• _EXERCISE REQUIREMENTS_: Reproduce the entries below, replacing each "blood-pressure gauge" with "sphygmomanometer" and changing nothing else. Leave out the pictures.

• _DATA_:
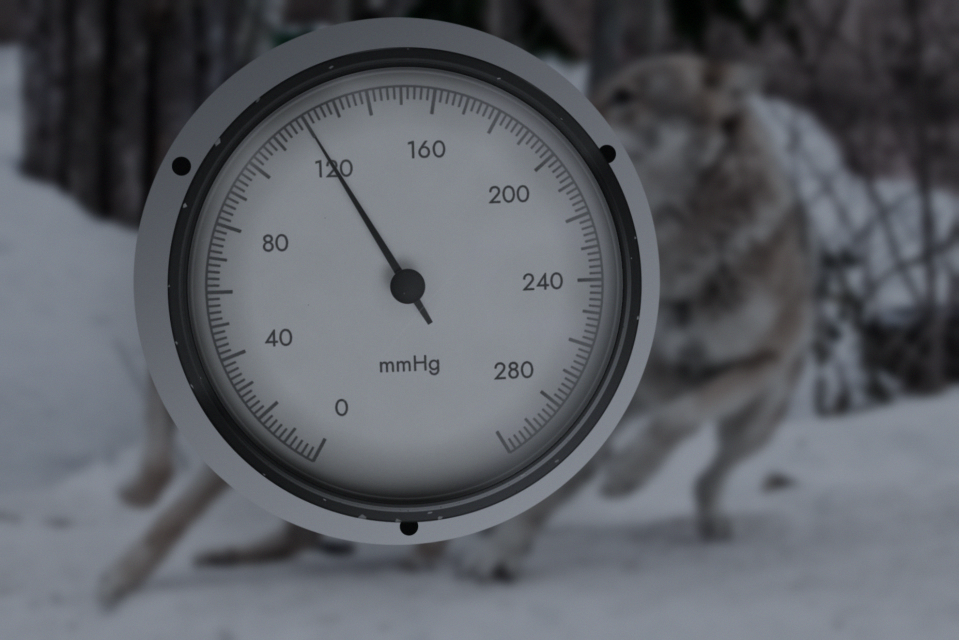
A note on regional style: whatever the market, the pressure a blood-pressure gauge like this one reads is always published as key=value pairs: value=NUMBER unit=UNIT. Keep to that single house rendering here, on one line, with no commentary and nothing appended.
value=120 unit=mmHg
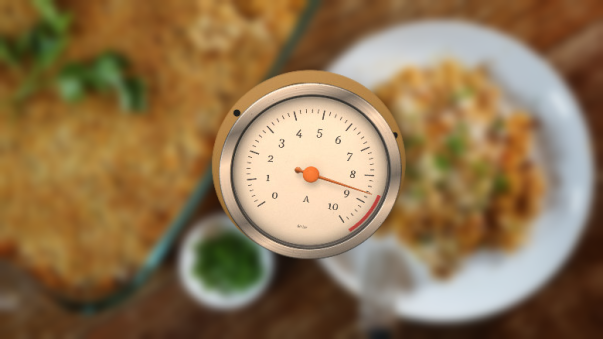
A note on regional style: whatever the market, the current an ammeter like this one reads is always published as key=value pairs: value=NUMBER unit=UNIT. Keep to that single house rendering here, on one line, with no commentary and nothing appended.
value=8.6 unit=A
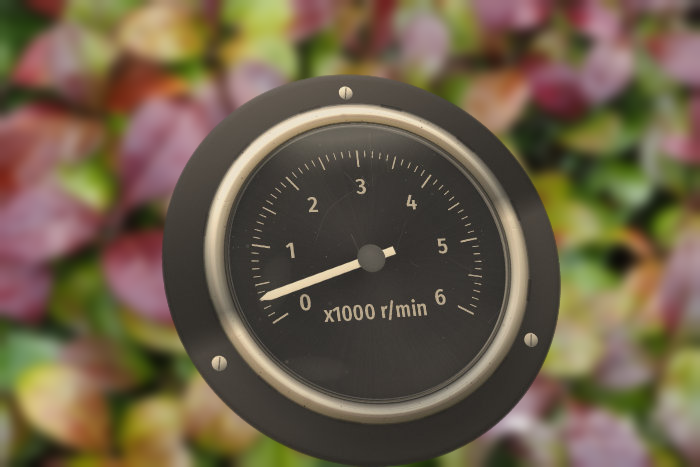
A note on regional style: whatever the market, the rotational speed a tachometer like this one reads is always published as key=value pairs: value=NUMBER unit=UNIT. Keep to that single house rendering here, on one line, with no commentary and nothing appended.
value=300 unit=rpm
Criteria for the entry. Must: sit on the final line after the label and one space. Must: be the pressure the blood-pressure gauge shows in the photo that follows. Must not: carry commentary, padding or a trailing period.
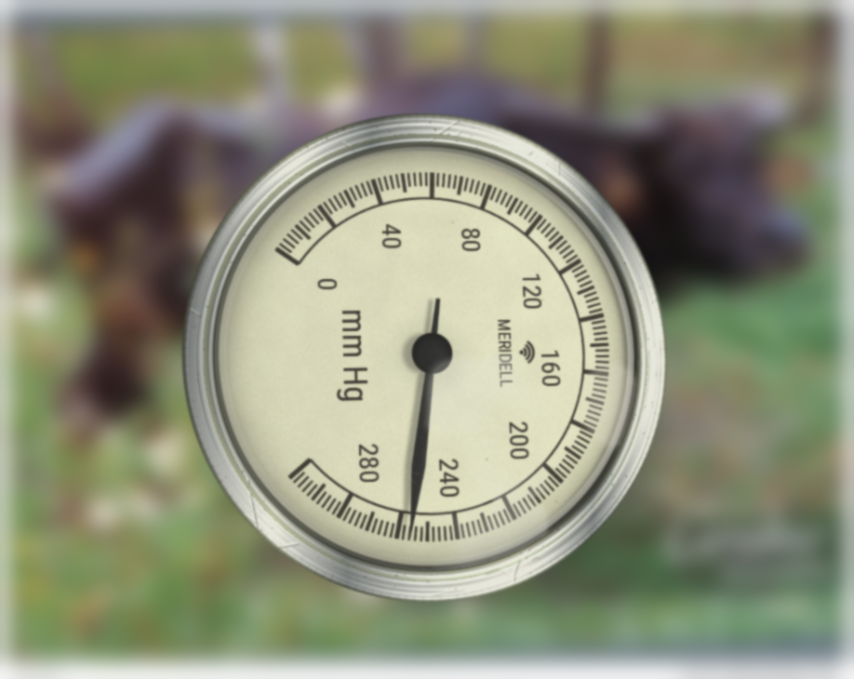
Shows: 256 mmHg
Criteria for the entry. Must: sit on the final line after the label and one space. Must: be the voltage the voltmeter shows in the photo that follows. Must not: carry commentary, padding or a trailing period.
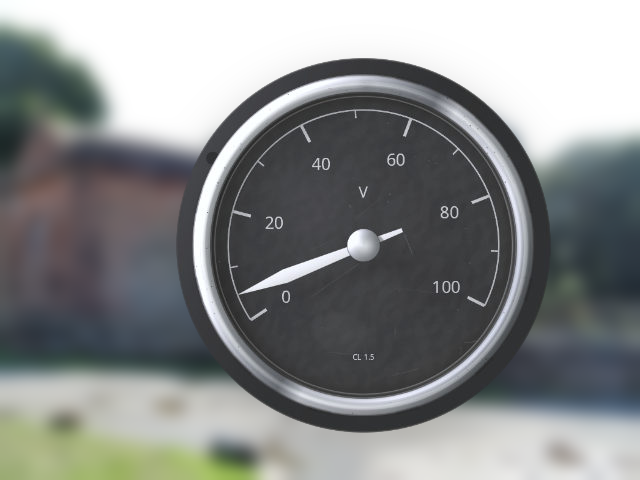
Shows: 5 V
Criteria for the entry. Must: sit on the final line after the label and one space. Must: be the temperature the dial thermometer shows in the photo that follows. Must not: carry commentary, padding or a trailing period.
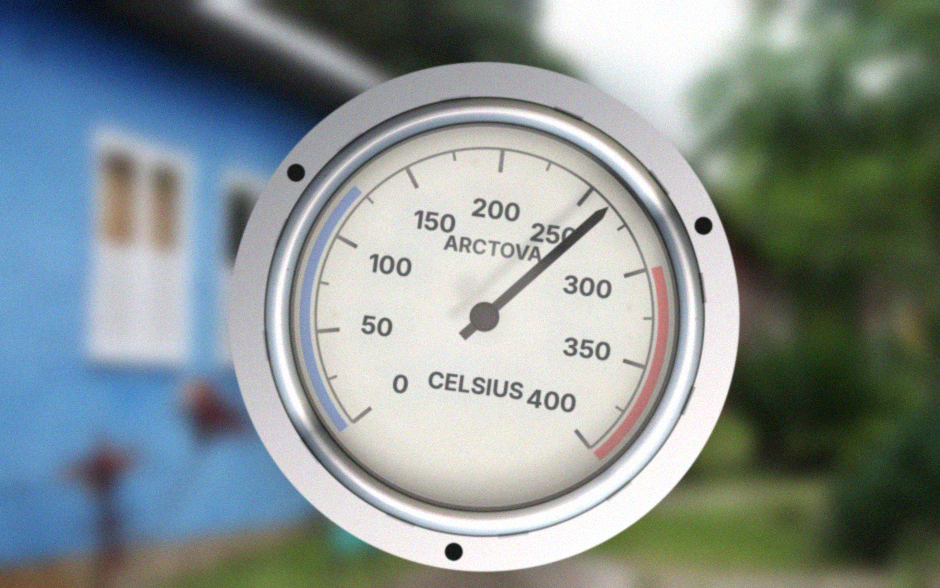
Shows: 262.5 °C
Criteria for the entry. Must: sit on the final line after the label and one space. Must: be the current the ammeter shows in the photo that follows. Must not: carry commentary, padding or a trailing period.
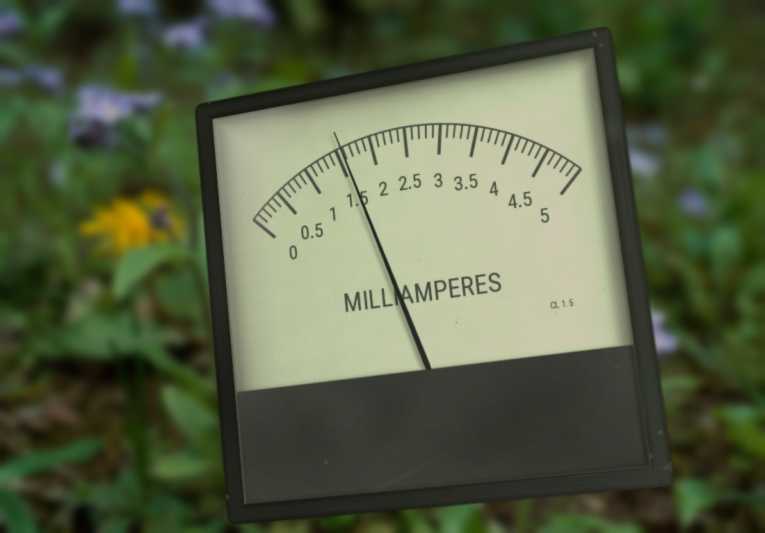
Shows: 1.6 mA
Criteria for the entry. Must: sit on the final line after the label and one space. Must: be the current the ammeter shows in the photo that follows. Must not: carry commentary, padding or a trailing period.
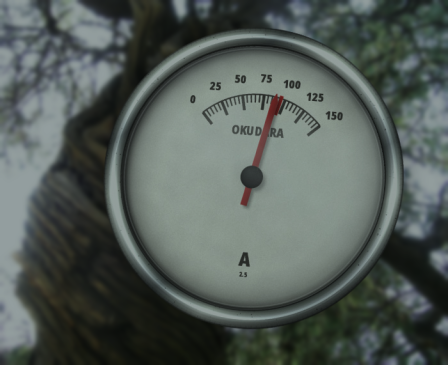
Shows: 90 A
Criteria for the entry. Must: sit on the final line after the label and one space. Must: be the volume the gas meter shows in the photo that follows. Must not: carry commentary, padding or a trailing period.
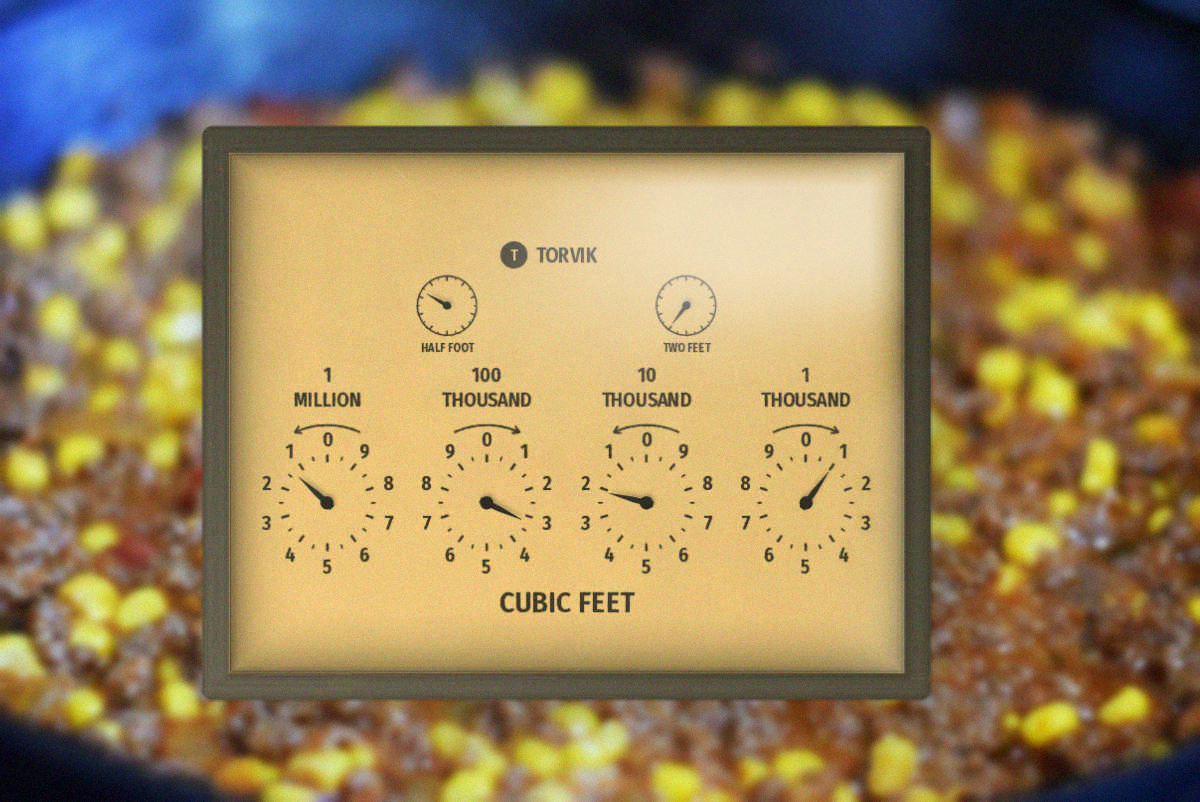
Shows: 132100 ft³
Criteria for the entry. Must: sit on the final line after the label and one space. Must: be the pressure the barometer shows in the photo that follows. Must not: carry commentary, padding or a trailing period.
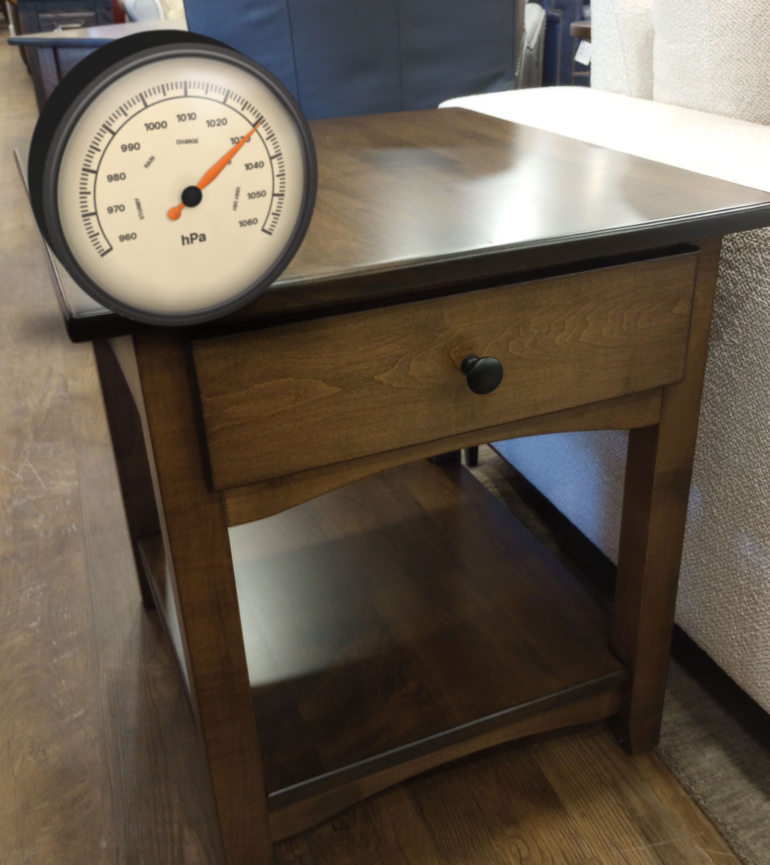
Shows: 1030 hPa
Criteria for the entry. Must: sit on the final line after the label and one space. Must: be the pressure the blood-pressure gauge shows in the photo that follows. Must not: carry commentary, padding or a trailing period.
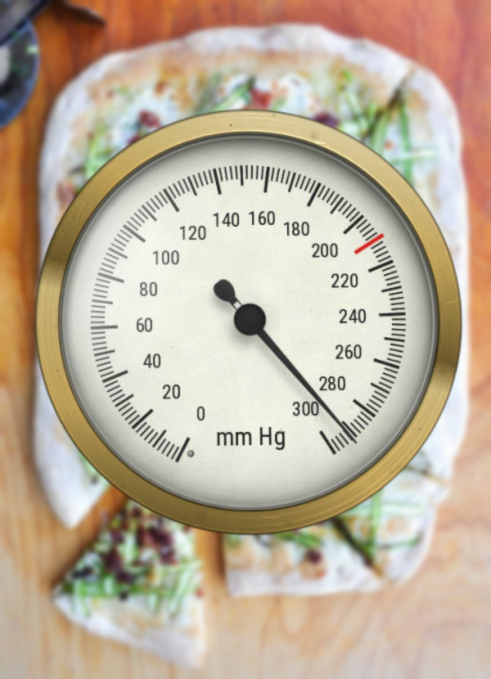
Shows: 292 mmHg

• _RESPONSE_:
A note on regional style: whatever the market, the pressure a sphygmomanometer like this one reads is always published as key=value pairs: value=NUMBER unit=UNIT. Keep to that single house rendering here, on one line, with no commentary and nothing appended.
value=120 unit=mmHg
A note on regional style: whatever the market, the current an ammeter like this one reads is always published as key=value pairs: value=NUMBER unit=UNIT. Keep to that single house rendering here, on one line, with no commentary and nothing appended.
value=8.6 unit=A
A note on regional style: whatever the market, the rotational speed a tachometer like this one reads is always published as key=value pairs: value=NUMBER unit=UNIT. Keep to that single house rendering here, on one line, with no commentary and nothing appended.
value=300 unit=rpm
Criteria for the entry. Must: sit on the final line after the label and one space. Must: be the pressure the sphygmomanometer shows in the photo that follows. Must not: carry commentary, padding or a trailing period.
Shows: 256 mmHg
Criteria for the entry. Must: sit on the final line after the label and one space. Must: be the voltage the voltmeter shows in the photo that follows. Must not: carry commentary, padding or a trailing period.
Shows: 5 V
Criteria for the entry. Must: sit on the final line after the label and one space. Must: be the temperature the dial thermometer shows in the photo that follows. Must not: carry commentary, padding or a trailing period.
Shows: 262.5 °C
Criteria for the entry. Must: sit on the final line after the label and one space. Must: be the current the ammeter shows in the photo that follows. Must not: carry commentary, padding or a trailing period.
Shows: 1.6 mA
Criteria for the entry. Must: sit on the final line after the label and one space. Must: be the current the ammeter shows in the photo that follows. Must not: carry commentary, padding or a trailing period.
Shows: 90 A
Criteria for the entry. Must: sit on the final line after the label and one space. Must: be the volume the gas meter shows in the photo that follows. Must not: carry commentary, padding or a trailing period.
Shows: 132100 ft³
Criteria for the entry. Must: sit on the final line after the label and one space. Must: be the pressure the barometer shows in the photo that follows. Must not: carry commentary, padding or a trailing period.
Shows: 1030 hPa
Criteria for the entry. Must: sit on the final line after the label and one space. Must: be the pressure the sphygmomanometer shows in the photo that follows. Must not: carry commentary, padding or a trailing period.
Shows: 292 mmHg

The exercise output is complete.